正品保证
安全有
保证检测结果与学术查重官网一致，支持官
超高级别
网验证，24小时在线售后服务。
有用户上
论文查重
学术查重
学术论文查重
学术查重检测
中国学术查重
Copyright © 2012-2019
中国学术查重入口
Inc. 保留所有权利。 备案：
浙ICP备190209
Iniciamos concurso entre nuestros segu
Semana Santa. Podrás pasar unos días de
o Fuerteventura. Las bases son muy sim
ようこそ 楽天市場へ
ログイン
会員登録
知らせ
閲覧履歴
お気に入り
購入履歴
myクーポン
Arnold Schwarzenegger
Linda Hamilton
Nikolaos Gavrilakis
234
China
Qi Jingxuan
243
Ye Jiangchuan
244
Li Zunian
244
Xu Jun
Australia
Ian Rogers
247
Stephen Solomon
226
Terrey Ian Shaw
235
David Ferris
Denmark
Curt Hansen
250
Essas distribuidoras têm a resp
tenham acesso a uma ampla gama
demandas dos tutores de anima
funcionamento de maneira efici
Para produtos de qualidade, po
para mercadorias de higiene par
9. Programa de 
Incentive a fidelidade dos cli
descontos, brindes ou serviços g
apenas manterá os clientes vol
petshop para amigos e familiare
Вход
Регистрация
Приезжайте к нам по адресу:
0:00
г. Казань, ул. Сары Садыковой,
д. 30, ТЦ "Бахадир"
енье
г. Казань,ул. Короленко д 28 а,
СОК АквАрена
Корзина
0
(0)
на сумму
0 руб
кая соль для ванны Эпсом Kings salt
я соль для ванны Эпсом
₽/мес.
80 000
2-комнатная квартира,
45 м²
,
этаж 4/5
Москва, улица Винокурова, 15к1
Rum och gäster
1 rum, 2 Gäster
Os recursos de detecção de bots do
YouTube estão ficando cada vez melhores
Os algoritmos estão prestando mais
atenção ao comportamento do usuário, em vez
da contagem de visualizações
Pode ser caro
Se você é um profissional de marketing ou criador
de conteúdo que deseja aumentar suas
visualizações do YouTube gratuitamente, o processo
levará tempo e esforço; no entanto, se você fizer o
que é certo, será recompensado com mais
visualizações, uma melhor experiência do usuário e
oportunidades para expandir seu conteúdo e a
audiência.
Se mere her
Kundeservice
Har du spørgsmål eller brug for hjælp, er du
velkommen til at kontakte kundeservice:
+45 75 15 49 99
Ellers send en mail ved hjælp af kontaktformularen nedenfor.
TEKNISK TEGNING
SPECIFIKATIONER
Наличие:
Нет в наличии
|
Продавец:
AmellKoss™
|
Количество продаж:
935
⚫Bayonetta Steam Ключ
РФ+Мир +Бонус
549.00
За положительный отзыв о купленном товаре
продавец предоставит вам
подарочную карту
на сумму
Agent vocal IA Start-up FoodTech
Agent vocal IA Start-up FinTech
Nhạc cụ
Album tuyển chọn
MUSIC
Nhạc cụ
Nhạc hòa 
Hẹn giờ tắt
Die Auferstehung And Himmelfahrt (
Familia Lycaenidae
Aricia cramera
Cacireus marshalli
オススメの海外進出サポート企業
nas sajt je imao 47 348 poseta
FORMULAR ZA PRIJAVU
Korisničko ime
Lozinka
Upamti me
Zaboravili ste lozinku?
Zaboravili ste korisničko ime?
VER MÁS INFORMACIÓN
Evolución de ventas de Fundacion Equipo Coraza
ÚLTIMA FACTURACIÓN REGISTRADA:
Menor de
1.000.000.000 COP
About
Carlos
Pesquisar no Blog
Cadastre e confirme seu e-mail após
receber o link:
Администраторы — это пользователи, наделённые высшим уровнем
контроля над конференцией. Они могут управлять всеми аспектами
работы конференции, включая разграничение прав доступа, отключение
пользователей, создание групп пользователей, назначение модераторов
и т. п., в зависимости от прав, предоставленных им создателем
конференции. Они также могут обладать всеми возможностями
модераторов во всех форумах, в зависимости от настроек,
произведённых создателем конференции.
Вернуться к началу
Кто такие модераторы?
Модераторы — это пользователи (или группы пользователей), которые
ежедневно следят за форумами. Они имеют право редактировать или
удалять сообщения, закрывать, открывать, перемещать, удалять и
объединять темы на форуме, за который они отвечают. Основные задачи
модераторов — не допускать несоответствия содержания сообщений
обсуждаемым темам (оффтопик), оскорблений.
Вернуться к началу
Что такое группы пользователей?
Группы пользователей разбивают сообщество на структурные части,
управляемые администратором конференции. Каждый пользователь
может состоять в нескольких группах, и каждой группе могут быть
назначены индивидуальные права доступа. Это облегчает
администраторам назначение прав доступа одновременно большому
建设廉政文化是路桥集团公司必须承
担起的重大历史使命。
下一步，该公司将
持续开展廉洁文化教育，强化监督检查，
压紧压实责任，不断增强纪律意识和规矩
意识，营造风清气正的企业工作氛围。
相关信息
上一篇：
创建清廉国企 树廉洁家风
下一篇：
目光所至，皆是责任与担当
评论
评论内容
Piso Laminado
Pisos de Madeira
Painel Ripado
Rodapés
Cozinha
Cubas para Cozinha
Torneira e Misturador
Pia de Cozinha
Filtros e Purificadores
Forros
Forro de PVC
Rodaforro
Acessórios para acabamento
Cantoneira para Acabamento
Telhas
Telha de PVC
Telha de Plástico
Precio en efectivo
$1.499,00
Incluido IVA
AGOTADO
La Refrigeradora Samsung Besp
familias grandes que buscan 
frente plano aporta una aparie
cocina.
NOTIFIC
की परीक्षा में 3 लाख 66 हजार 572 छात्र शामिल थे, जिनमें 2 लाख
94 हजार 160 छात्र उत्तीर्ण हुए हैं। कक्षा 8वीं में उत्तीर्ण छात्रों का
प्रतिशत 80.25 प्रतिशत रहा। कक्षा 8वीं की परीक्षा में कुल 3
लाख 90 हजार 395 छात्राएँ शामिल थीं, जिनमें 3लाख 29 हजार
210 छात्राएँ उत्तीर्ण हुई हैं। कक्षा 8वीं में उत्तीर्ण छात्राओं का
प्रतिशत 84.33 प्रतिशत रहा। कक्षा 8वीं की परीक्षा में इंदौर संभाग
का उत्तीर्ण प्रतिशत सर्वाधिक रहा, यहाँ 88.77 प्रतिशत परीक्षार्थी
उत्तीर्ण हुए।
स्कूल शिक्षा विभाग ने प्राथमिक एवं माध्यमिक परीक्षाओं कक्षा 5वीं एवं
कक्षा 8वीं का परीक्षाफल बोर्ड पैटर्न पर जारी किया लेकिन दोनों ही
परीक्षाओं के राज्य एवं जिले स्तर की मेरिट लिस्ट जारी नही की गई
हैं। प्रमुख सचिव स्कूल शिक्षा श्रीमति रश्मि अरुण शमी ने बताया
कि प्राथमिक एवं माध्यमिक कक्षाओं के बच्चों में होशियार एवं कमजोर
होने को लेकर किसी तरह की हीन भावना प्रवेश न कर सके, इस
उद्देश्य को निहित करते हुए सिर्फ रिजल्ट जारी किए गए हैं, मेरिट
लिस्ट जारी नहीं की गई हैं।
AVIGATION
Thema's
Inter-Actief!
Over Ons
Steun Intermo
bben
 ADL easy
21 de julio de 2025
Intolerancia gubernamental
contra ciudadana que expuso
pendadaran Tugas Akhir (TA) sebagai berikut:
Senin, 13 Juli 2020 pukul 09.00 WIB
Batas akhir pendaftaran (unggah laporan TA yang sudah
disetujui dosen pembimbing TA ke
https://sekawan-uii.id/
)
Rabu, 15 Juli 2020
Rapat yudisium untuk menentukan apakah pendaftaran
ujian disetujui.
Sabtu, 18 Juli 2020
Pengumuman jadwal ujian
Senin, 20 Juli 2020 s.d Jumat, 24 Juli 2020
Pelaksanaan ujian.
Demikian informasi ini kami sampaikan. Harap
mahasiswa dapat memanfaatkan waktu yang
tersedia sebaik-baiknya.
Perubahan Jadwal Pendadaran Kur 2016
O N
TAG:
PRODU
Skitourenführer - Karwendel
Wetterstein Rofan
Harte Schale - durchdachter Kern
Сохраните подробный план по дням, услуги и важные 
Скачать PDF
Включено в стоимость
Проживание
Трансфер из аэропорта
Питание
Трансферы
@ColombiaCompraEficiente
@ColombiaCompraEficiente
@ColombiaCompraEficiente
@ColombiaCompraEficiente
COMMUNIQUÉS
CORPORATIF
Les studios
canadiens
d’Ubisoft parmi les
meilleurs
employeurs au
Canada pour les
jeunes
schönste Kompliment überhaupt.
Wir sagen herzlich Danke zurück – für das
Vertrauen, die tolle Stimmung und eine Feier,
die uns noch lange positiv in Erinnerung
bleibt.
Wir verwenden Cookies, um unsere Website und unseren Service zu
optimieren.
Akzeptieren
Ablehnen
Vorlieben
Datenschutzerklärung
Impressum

Exercise goal
Please copy out each line in the entries that mentions the string "доступа".

Output below
работы конференции, включая разграничение прав доступа, отключение
назначены индивидуальные права доступа. Это облегчает
администраторам назначение прав доступа одновременно большому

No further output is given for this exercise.